DESCRIPTION OF THE TASK:
Reproduce the text read from every one of the rows below word for word, and leave the pictures out of your answer.

RECORD SET:
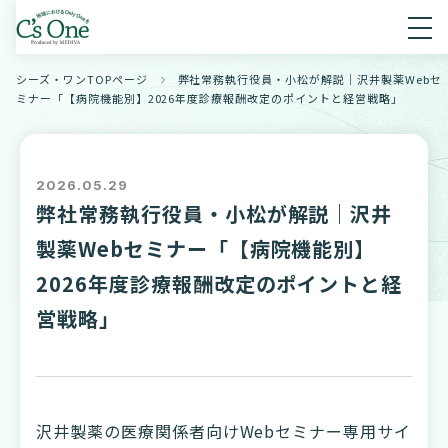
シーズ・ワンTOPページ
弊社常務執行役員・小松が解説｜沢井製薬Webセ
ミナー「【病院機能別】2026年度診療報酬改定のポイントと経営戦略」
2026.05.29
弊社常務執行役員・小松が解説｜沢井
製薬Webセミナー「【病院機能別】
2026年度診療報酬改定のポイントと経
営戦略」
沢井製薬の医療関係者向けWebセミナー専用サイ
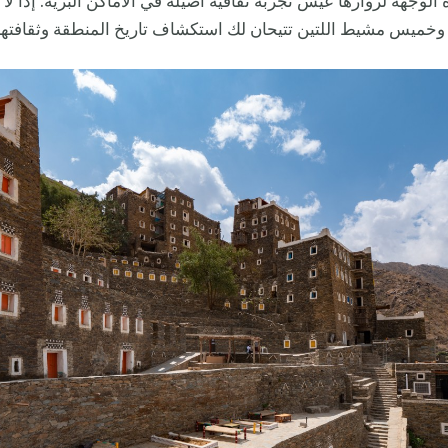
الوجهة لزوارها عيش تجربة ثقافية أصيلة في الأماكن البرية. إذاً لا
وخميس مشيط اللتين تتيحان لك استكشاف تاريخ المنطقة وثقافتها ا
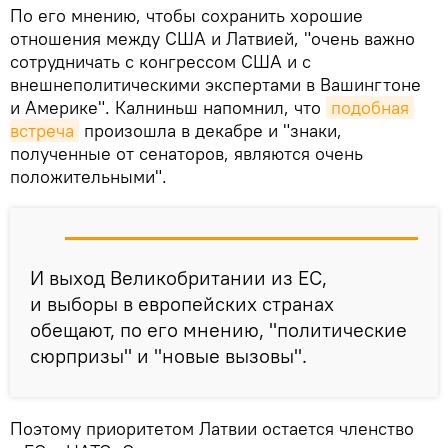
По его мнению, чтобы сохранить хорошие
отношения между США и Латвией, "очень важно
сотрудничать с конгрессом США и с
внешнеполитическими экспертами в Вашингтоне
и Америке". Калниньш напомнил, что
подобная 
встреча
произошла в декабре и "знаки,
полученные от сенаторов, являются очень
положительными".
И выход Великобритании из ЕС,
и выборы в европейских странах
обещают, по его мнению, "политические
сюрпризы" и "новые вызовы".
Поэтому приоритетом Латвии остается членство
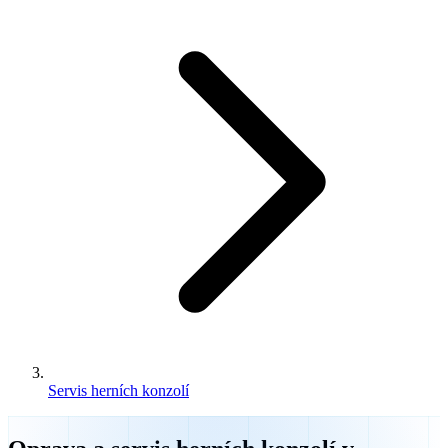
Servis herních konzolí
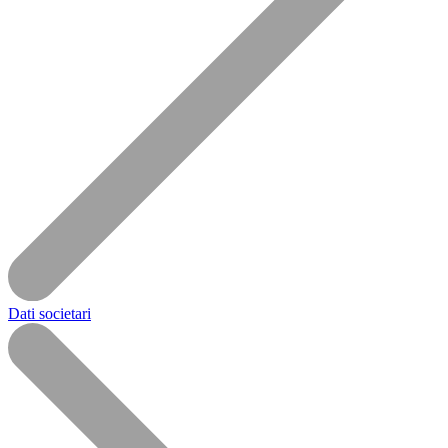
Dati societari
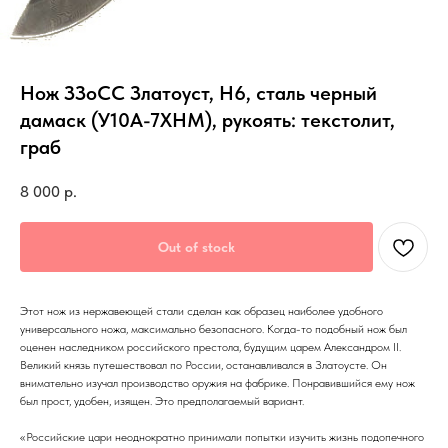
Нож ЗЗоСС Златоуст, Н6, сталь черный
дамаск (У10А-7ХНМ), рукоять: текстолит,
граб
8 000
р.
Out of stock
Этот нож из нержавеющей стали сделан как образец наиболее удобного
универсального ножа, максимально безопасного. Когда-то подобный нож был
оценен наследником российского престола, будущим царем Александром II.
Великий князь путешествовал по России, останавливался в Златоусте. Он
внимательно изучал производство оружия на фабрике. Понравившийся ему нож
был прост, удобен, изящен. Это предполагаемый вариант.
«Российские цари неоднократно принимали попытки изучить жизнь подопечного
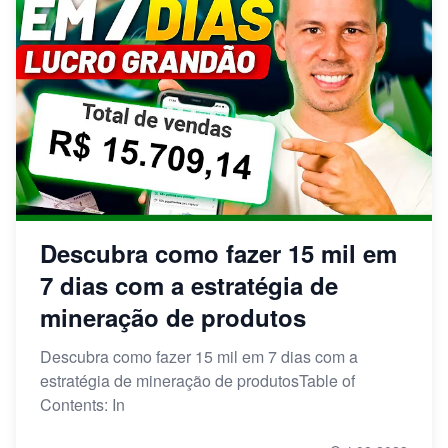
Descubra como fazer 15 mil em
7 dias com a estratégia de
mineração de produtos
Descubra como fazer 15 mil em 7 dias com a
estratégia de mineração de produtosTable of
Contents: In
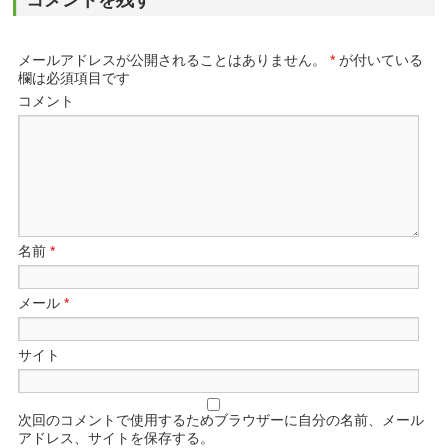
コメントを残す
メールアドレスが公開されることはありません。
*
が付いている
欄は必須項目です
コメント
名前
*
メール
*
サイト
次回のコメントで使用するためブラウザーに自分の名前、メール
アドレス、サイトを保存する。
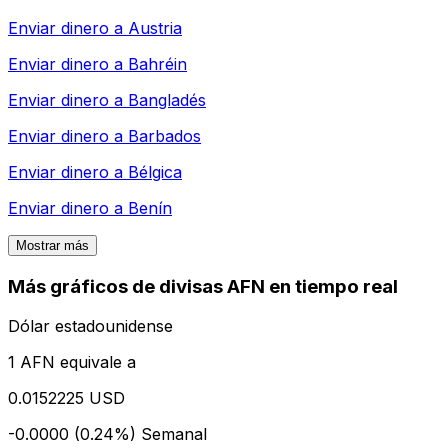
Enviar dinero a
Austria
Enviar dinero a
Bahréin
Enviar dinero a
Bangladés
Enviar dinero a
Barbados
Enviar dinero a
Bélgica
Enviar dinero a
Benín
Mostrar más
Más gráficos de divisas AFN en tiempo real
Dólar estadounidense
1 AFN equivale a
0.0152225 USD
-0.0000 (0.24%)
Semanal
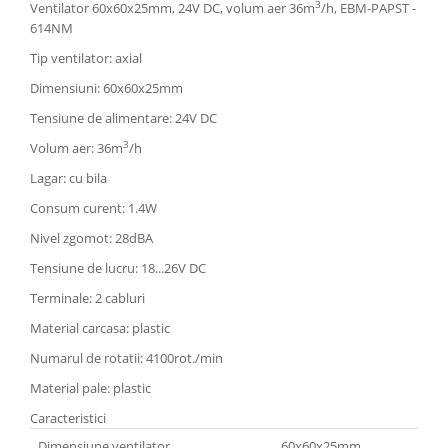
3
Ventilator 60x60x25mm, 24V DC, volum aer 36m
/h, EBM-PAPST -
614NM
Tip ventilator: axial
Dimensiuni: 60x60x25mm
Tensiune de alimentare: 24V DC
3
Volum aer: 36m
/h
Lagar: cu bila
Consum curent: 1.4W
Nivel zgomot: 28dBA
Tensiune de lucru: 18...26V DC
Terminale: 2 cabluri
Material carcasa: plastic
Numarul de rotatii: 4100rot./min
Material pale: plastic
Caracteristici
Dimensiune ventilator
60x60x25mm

RESPONSE TO THE TASK:
シーズ・ワンTOPページ
弊社常務執行役員・小松が解説｜沢井製薬Webセ
ミナー「【病院機能別】2026年度診療報酬改定のポイントと経営戦略」
2026.05.29
弊社常務執行役員・小松が解説｜沢井
製薬Webセミナー「【病院機能別】
2026年度診療報酬改定のポイントと経
営戦略」
沢井製薬の医療関係者向けWebセミナー専用サイ
الوجهة لزوارها عيش تجربة ثقافية أصيلة في الأماكن البرية. إذاً لا
وخميس مشيط اللتين تتيحان لك استكشاف تاريخ المنطقة وثقافتها ا
По его мнению, чтобы сохранить хорошие
отношения между США и Латвией, "очень важно
сотрудничать с конгрессом США и с
внешнеполитическими экспертами в Вашингтоне
и Америке". Калниньш напомнил, что
подобная 
встреча
произошла в декабре и "знаки,
полученные от сенаторов, являются очень
положительными".
И выход Великобритании из ЕС,
и выборы в европейских странах
обещают, по его мнению, "политические
сюрпризы" и "новые вызовы".
Поэтому приоритетом Латвии остается членство
Servis herních konzolí
Dati societari
Нож ЗЗоСС Златоуст, Н6, сталь черный
дамаск (У10А-7ХНМ), рукоять: текстолит,
граб
8 000
р.
Out of stock
Этот нож из нержавеющей стали сделан как образец наиболее удобного
универсального ножа, максимально безопасного. Когда-то подобный нож был
оценен наследником российского престола, будущим царем Александром II.
Великий князь путешествовал по России, останавливался в Златоусте. Он
внимательно изучал производство оружия на фабрике. Понравившийся ему нож
был прост, удобен, изящен. Это предполагаемый вариант.
«Российские цари неоднократно принимали попытки изучить жизнь подопечного
Descubra como fazer 15 mil em
7 dias com a estratégia de
mineração de produtos
Descubra como fazer 15 mil em 7 dias com a
estratégia de mineração de produtosTable of
Contents: In
コメントを残す
メールアドレスが公開されることはありません。
*
が付いている
欄は必須項目です
コメント
名前
*
メール
*
サイト
次回のコメントで使用するためブラウザーに自分の名前、メール
アドレス、サイトを保存する。
Enviar dinero a
Austria
Enviar dinero a
Bahréin
Enviar dinero a
Bangladés
Enviar dinero a
Barbados
Enviar dinero a
Bélgica
Enviar dinero a
Benín
Mostrar más
Más gráficos de divisas AFN en tiempo real
Dólar estadounidense
1 AFN equivale a
0.0152225 USD
-0.0000 (0.24%)
Semanal
3
Ventilator 60x60x25mm, 24V DC, volum aer 36m
/h, EBM-PAPST -
614NM
Tip ventilator: axial
Dimensiuni: 60x60x25mm
Tensiune de alimentare: 24V DC
3
Volum aer: 36m
/h
Lagar: cu bila
Consum curent: 1.4W
Nivel zgomot: 28dBA
Tensiune de lucru: 18...26V DC
Terminale: 2 cabluri
Material carcasa: plastic
Numarul de rotatii: 4100rot./min
Material pale: plastic
Caracteristici
Dimensiune ventilator
60x60x25mm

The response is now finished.